The analysis confirmed all three main hypotheses of the study. First, the physical features of the neighborhood had a significant and strong effect (β = 0.728) on promoting social interactions among residents. Second, social interactions were positively associated with the development of social capital. Finally, higher levels of social capital were found to enhance social cohesion. These results are consistent with prior studies emphasizing that social interactions and social capital play central roles in fostering social cohesion within multiethnic communities [
40,
44,
55]. The overall mechanism indicates that physical improvements in public spaces can act as catalysts for social interaction, which in turn builds social capital and strengthens the social fabric of informal settlements (
Figure 10).
Moreover, the findings support the argument that physical factors affect social cohesion through an objective–subjective process. This aligns with Ashfina et al. [
56], who noted that architectural and spatial design elements of public spaces can enhance social cohesion by encouraging interpersonal engagement among diverse community members. The transformation of tangible physical settings into social interactions and then into the intangible asset of social capital underlines the gradual, long-term nature of community integration.
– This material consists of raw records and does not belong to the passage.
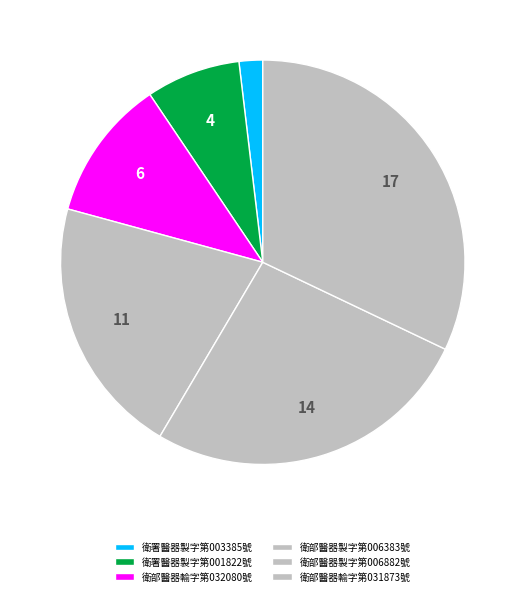

How many slices are in this pie chart?

6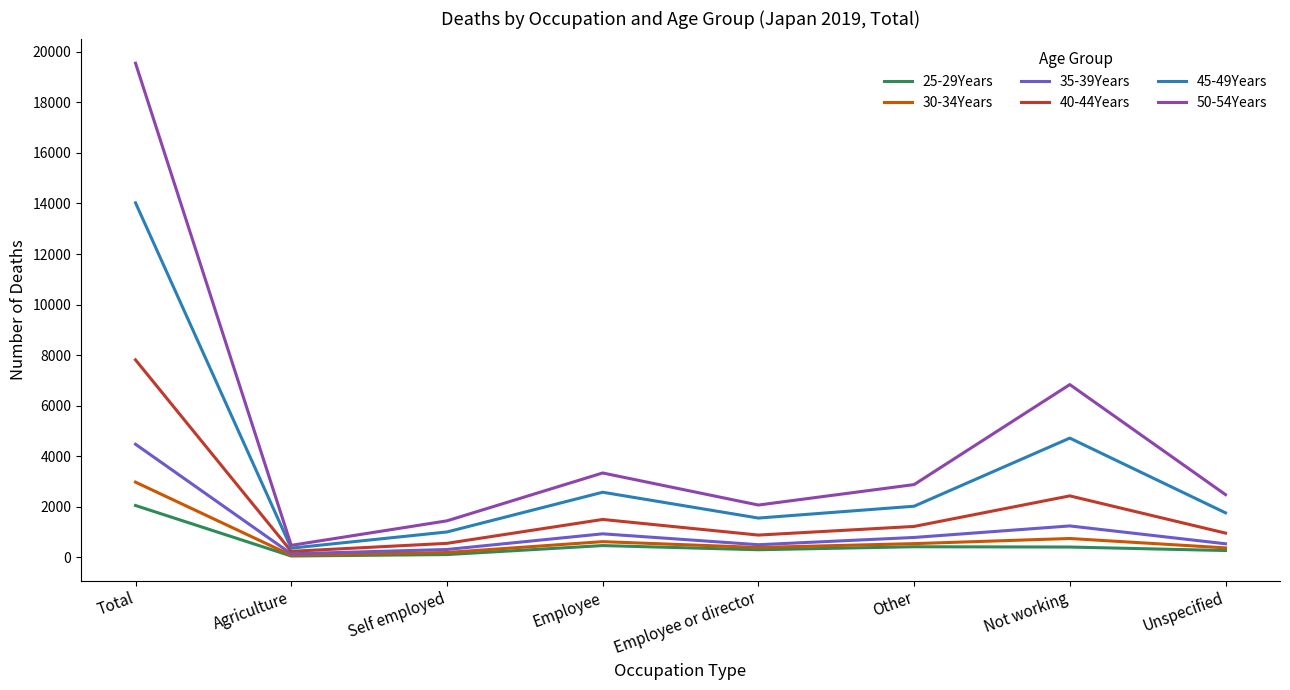

What is the maximum value for 30-34Years?

2978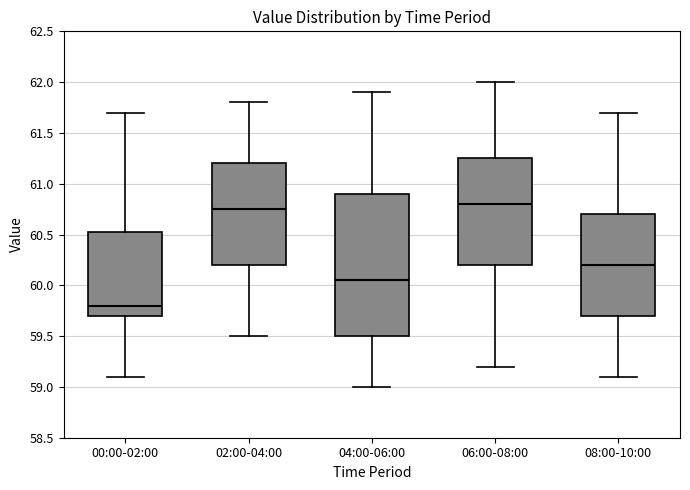

Reading left to right, transcribe this box plot: for each box, give where its median line is, the range the box spans, and where its two whiskers end, as read against the y-axis. The values are not printed on the chart, so give them approximately, as read against the axis.

00:00-02:00: median 59.80, box 59.70 to 60.55, whiskers 59.10 to 61.70
02:00-04:00: median 60.75, box 60.20 to 61.20, whiskers 59.50 to 61.80
04:00-06:00: median 60.05, box 59.50 to 60.90, whiskers 59.00 to 61.90
06:00-08:00: median 60.80, box 60.20 to 61.25, whiskers 59.20 to 62.00
08:00-10:00: median 60.20, box 59.70 to 60.70, whiskers 59.10 to 61.70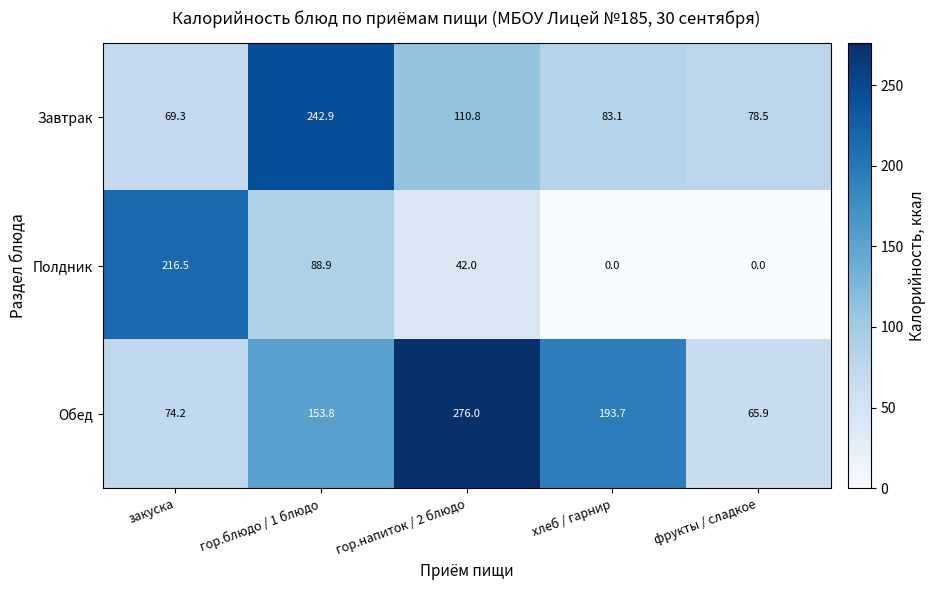

How many series are shown in this chart?

3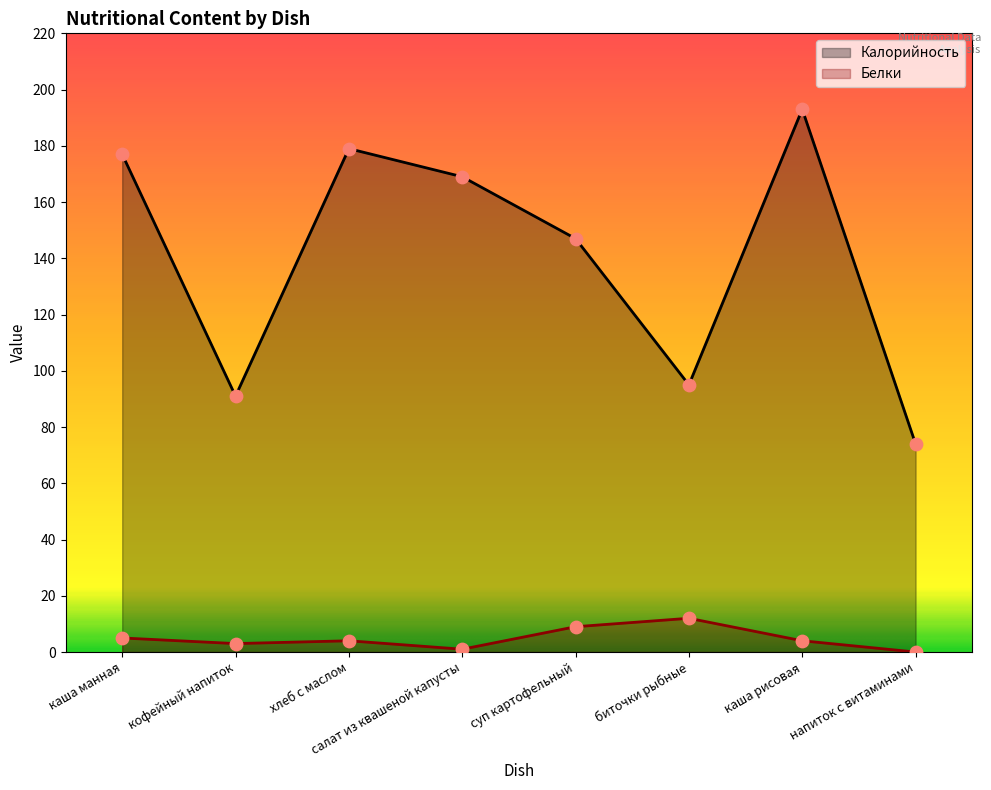

Which series has the widest spread of Y values?

Калорийность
Social capital does not emerge spontaneously but evolves as residents repeatedly interact and establish trust, eventually consolidating local identity and neighborhood attachment [
57].
Although the findings demonstrate that improvements in the physical environment can help reinforce social ties in multiethnic informal neighborhoods, it is essential to recognize the broader conditions under which such interventions take place. Informal settlements frequently operate with limited budgets, ambiguous property rights, and administrative challenges, all of which can affect the implementation and upkeep of public space projects. In addition, upgrading the built environment may unintentionally alter local socio-economic dynamics—for example, by increasing housing costs or making the area more attractive to external investors, potentially putting long-standing residents at risk. For these reasons, physical design strategies should be integrated into comprehensive, community-centered planning approaches that aim to enhance social well-being while protecting residents from adverse outcomes.
Also, this study has several limitations. It focused solely on multiethnic Iranian populations, limiting the generalizability of results to other contexts, particularly those with refugee populations. Additionally, the research relied on residents’ perspectives and did not include expert evaluations. Future research should expand to other informal settlements and integrate the viewpoints of planners, architects, and sociologists to validate and deepen the findings.
In conclusion, the study demonstrates that enhancing the physical quality of public spaces in informal, multiethnic neighborhoods can serve as a powerful instrument for strengthening social interactions, building social capital, and ultimately promoting social cohesion. These results underscore the crucial role of urban design and planning interventions in shaping inclusive, resilient, and integrated urban communities.